Today I ran Drive Genius, and it found some more bad blocks. I decided to send the MacBook Pro to Apple. The guy on the phone was very nice and didn’t ask me to perform any additional tests. In retrospect, I probably should have given up on this drive sooner. He promised that Apple would replace the drive, rather than try to repair it. I’ve written down the drive serial number from System Profiler to make sure. It’s annoying that every time I call Apple they ask if I want to extend my AppleCare beyond the first year.
These problems have cost me time, but I don’t think I’ve lost any data. I’ve been careful to have both clones of my hard disk (made with SuperDuper) and archives of individual folders (made with DropDMG and cataloged with CDFinder). The former are essential so that I don’t waste too much time getting up and running again, and the latter are essential so that if I later find out that a file was damaged, I can go back and find an older version of it that’s not. My really important data is stored in either EagleFiler or Subversion, both of which can verify that the files have not changed since their last known good states. However, while this backup strategy has worked, I did learn some things and recognized the importance of others that I had been less sure about:
- You must have a recent clone of your whole drive. I didn’t always insist on this, but it’s such a time-saver. Even if you have backups of all your folders, it takes too long to copy everything back into place. And these days I depend on a lot of Unix stuff for development that’s scattered and thus not easy to backup or restore.
- You need SuperDuper and its Smart Update. I like to make complete clones—and for this you don’t need Smart Update or SuperDuper—because (a) I don’t want to depend on the integrity of files that weren’t recently copied, and (b) doing a complete clone is a good way to check that all of your data is readable. It helps spot problems sooner. But, you also need to clone regularly—more than once a day—and SuperDuper can complete a Smart Update while I’m having lunch. rsync is a possible alternative, but it’s still buggy.
- You must have a backup Mac that can boot from the clone. Even if your main Mac ends up not needing repairs, you need to be able to continue as normal while you’re checking it. Storage use has increased so much faster than storage speed that it’s easy to waste a whole day running a few disk utilities, re-formatting, and restoring from a clone—if you don’t have a backup Mac.
- You need at least two reasonably up-to-date clones. Clone A is newer, and that’s what you’ll switch to as soon as you discover a problem. However, you can’t restore from Clone A while you’re using it, since it’s not a good idea to copy files that are in use. And restoring can take up to four hours, even for a comparatively small notebook drive. So you need a Clone B that you can restore from while you’re using Clone A. Later, you can Smart Update the original drive from Clone A, and that will only take 20 minutes or so now that it’s been primed with Clone B.

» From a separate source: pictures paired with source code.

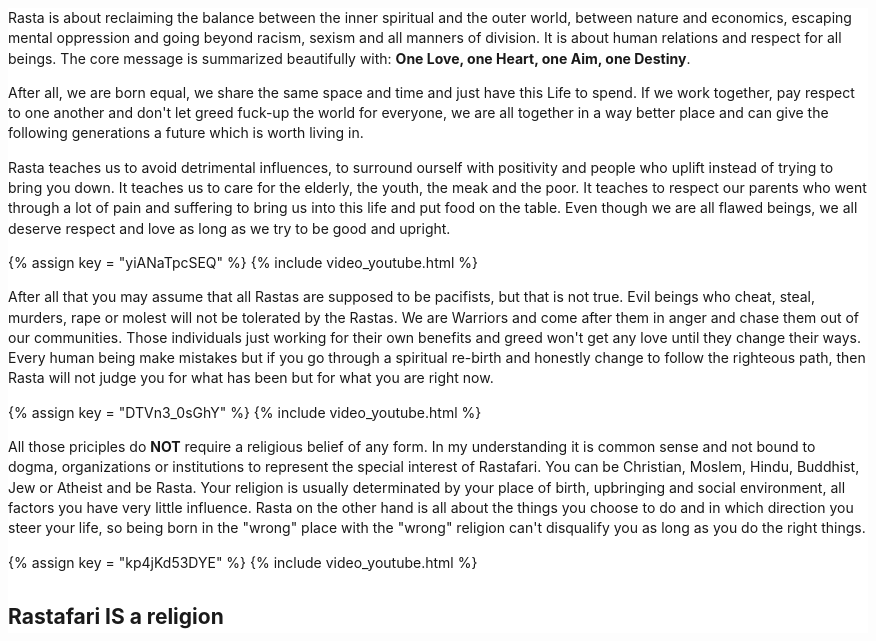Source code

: Rasta is about reclaiming the balance between the inner spiritual and the outer world, between nature and economics, escaping
mental oppression and going beyond racism, sexism and all manners of division. It is about human relations and respect
for all beings. The core message is summarized beautifully with: **One Love, one Heart, one Aim, one Destiny**.


After all, we are born equal, we share the same space and time and just have this Life to spend. If we work together,
pay respect to one another and don't let greed fuck-up the world for everyone, we are all together in a way better place
and can give the following generations a future which is worth living in.

Rasta teaches us to avoid detrimental influences, to surround ourself with positivity and people who uplift instead
of trying to bring you down. It teaches us to care for the elderly, the youth, the meak and the poor. It teaches to respect our
parents who went through a lot of pain and suffering to bring us into this life and put food on the table. Even though we are
all flawed beings, we all deserve respect and love as long as we try to be good and upright.

{% assign key = "yiANaTpcSEQ" %}
{% include video_youtube.html %}

After all that you may assume that all Rastas are supposed to be pacifists, but that is not true. Evil beings who
cheat, steal, murders, rape or molest will not be tolerated by the Rastas. We are Warriors and come after them in anger and chase them
out of our communities. Those individuals just working for their own benefits and greed won't get any love until they change
their ways. Every human being make mistakes but if you go through a spiritual re-birth and honestly change to follow the
righteous path, then Rasta will not judge you for what has been but for what you are right now.

{% assign key = "DTVn3_0sGhY" %}
{% include video_youtube.html %}

All those priciples do **NOT** require a religious belief of any form. In my understanding it is common sense and not bound to dogma,
organizations or institutions to represent the special interest of Rastafari. You can be Christian, Moslem, Hindu, Buddhist, Jew 
or Atheist and be Rasta. Your religion is usually determinated by your place of birth, upbringing and social environment, all factors
you have very little influence. Rasta on the other hand is all about the things you choose to do and in which direction
you steer your life, so being born in the "wrong" place with the "wrong" religion can't disqualify you as long as you do the right things.

{% assign key = "kp4jKd53DYE" %}
{% include video_youtube.html %}

## Rastafari IS a religion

- The other reason to have two clones is so that you can continue to have two clones. If you’re now using Clone A as your main system, then you only have one clone backup. In order to return to the state of having two clones, you need Clone B so that you can create Clone C while using Clone A.
- Software like Drive Genius is good for telling you when there is definitely a problem, but if it reports a clean bill of health, take that with grain of salt. Keep notes of any strange behavior so you can see if it recurs.
- Archiving DVDs off-site is a good idea, but you should also keep copies of the recent archive DVDs locally on a hard drive, so that you can access the data more easily.
- Notebook drives are slow. Really slow. It’s hard to really appreciate this until you use the same Mac with a different drive.
- No matter how silly I’ve felt making more backups than I would probably need, there always seems to come a time when I’m glad that I have them.